MOVIE REVIEW: The Nightingale


It could be said that after The Babadook, its director was out in the wilderness, for years. It seemed to most that Jennifer Kent was either taking her sweet time, or her film was lost in some ‘Apocalypse Now’ fashion. Turns out that, six years later, ‘The Nightingale’ was released without a fanfare, but merely covered head to toe in controversy. The Babadook was on many people’s top list of horror films the year it came out, Britain’s leading reviewer Mark Kermode judged it the best film of 2014, but her sophomore effort is the best possible example of using that platform to make a film about something important, and this is the most important film of the last few years.


It took four years to make, and another two to be released, apart from film festivals where there were walkouts, and even personal insults hurled at the makers. In Venice the director was told ‘’shame on you’’, with loud interruptions during parts of the film that some of the audience found unsettling, and too much. That being the point, and the reason the film was made, to a degree. To expose a sensitive subject. One can only believe it has done too good a job.


The fact is that there is not nearly enough diversity amongst the film community, and when film makers are given the opportunity they often squander it with female directors making worthless junk like the recent Charlie’s Angels. To make a statement isn’t easy in an industry where the walls are up high, more so for a female. Some films that have something to say find favour and win awards, others are dismissed as politically motivated/confused, not accessible, and dangerous. To touch a nerve can work in your favour, but it can also get you buried.
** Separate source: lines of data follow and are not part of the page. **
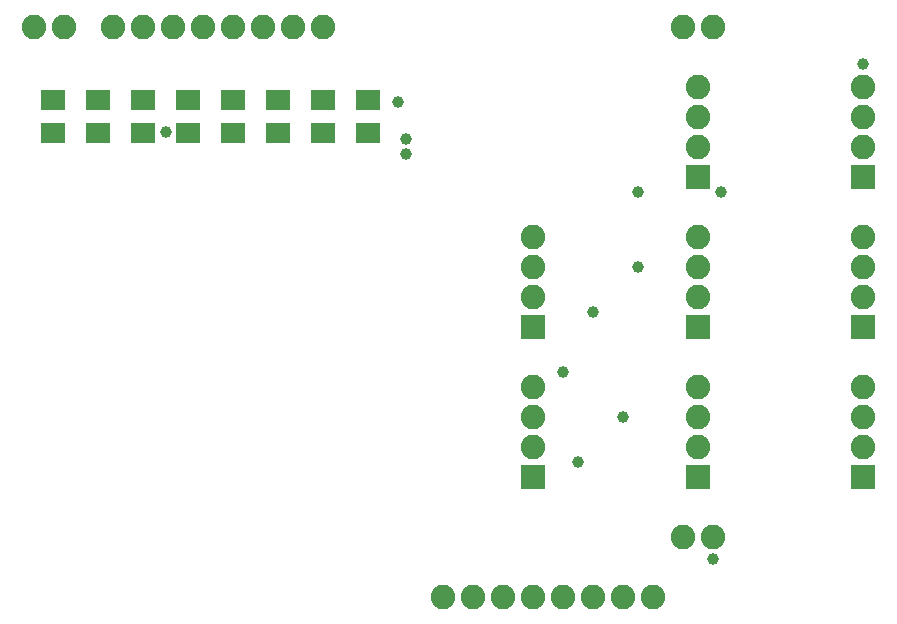
<source format=gts>
G75*
%MOIN*%
%OFA0B0*%
%FSLAX25Y25*%
%IPPOS*%
%LPD*%
%AMOC8*
5,1,8,0,0,1.08239X$1,22.5*
%
%ADD10R,0.08200X0.08200*%
%ADD11C,0.08200*%
%ADD12R,0.07887X0.07099*%
%ADD13C,0.03900*%
D10*
X0172900Y0051800D03*
X0227900Y0051800D03*
X0282900Y0051800D03*
X0282900Y0101800D03*
X0227900Y0101800D03*
X0172900Y0101800D03*
X0227900Y0151800D03*
X0282900Y0151800D03*
D11*
X0142900Y0011800D03*
X0152900Y0011800D03*
X0162900Y0011800D03*
X0172900Y0011800D03*
X0182900Y0011800D03*
X0192900Y0011800D03*
X0202900Y0011800D03*
X0212900Y0011800D03*
X0222900Y0031800D03*
X0232900Y0031800D03*
X0227900Y0061800D03*
X0227900Y0071800D03*
X0227900Y0081800D03*
X0227900Y0111800D03*
X0227900Y0121800D03*
X0227900Y0131800D03*
X0227900Y0161800D03*
X0227900Y0171800D03*
X0227900Y0181800D03*
X0222900Y0201800D03*
X0232900Y0201800D03*
X0282900Y0181800D03*
X0282900Y0171800D03*
X0282900Y0161800D03*
X0282900Y0131800D03*
X0282900Y0121800D03*
X0282900Y0111800D03*
X0282900Y0081800D03*
X0282900Y0071800D03*
X0282900Y0061800D03*
X0172900Y0061800D03*
X0172900Y0071800D03*
X0172900Y0081800D03*
X0172900Y0111800D03*
X0172900Y0121800D03*
X0172900Y0131800D03*
X0102900Y0201800D03*
X0092900Y0201800D03*
X0082900Y0201800D03*
X0072900Y0201800D03*
X0062900Y0201800D03*
X0052900Y0201800D03*
X0042900Y0201800D03*
X0032900Y0201800D03*
X0016400Y0201800D03*
X0006400Y0201800D03*
D12*
X0012900Y0177312D03*
X0027900Y0177312D03*
X0042900Y0177312D03*
X0057900Y0177312D03*
X0072900Y0177312D03*
X0087900Y0177312D03*
X0102900Y0177312D03*
X0117900Y0177312D03*
X0117900Y0166288D03*
X0102900Y0166288D03*
X0087900Y0166288D03*
X0072900Y0166288D03*
X0057900Y0166288D03*
X0042900Y0166288D03*
X0027900Y0166288D03*
X0012900Y0166288D03*
D13*
X0050400Y0166800D03*
X0127900Y0176800D03*
X0130400Y0164300D03*
X0130400Y0159300D03*
X0192900Y0106800D03*
X0207900Y0121800D03*
X0207900Y0146800D03*
X0235400Y0146800D03*
X0282900Y0189300D03*
X0182900Y0086800D03*
X0202900Y0071800D03*
X0187900Y0056800D03*
X0232900Y0024300D03*
M02*

</source>
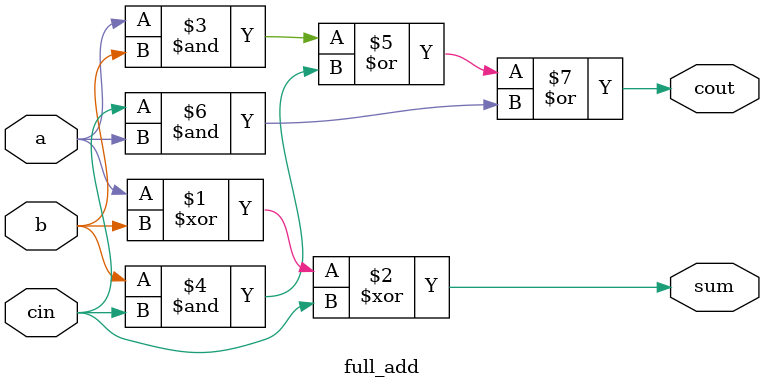
<source format=v>
module par_4bit_add(a,b,cin,sum,cout);
input [3:0] a,b;
input cin;
output [3:0] sum;
output cout;
wire c1,c2,c3;

full_add f0(.a(a[0]),.b(b[0]),.cin(cin),.sum(sum[0]),.cout(c1));
full_add f1(.a(a[1]),.b(b[1]),.cin(c1),.sum(sum[1]),.cout(c2));
full_add f2(.a(a[2]),.b(b[2]),.cin(c2),.sum(sum[2]),.cout(c3));
full_add f3(.a(a[3]),.b(b[3]),.cin(c3),.sum(sum[3]),.cout(cout));

endmodule
module full_add(a,b,cin,sum,cout);
input a,b,cin;
output sum,cout;
assign sum=(a^b^cin);
assign cout=(a&b) | (b&cin) | (cin&a);
endmodule

</source>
This is a film that pressed all the buttons at the same time, and it’s also something that needed to be made.


Rather than just building a story around gender and race issues, it is part of Jennifer Kent’s psyche that she bared for all to see, while digging into the painful and hushed history of her homeland. Combining the way people treat each other, the ideas behind colonialism, male violence, and also seeing beyond what you initially see to find the story behind that. Following one woman through a landscape of bloodshed and intolerable cruelty, her trails through the wilderness parallel the film’s struggle. A message slowly crawls out through the dirt, understandings are peeled back through circumstances that appear against all odds.


A difficult watch, that you can’t take your eyes off for the entire running time. Riveting, a word used often to describe an experience, here it is like being riveted to the chair. Painful. You want to turn away, you want to turn it off, some would even like to run away. Hence the extreme reactions of some to ‘The Nightingale’. Like a constant fist to the face, it will be the most sobering film you will see in quite some time. Whether it is to be considered a horror film is beside the point, it has impact, and it is horrific. It is an essential history lesson, and also one of the most personal expressions from an artist imaginable.

The ending is about kindness and empathy; it’s almost impossible not be watching through tear-filled eyes. Those who aren’t should have a question mark balancing above their head as the credits roll. 10/10


Second Sight release a collectors' edition Blu-ray in February.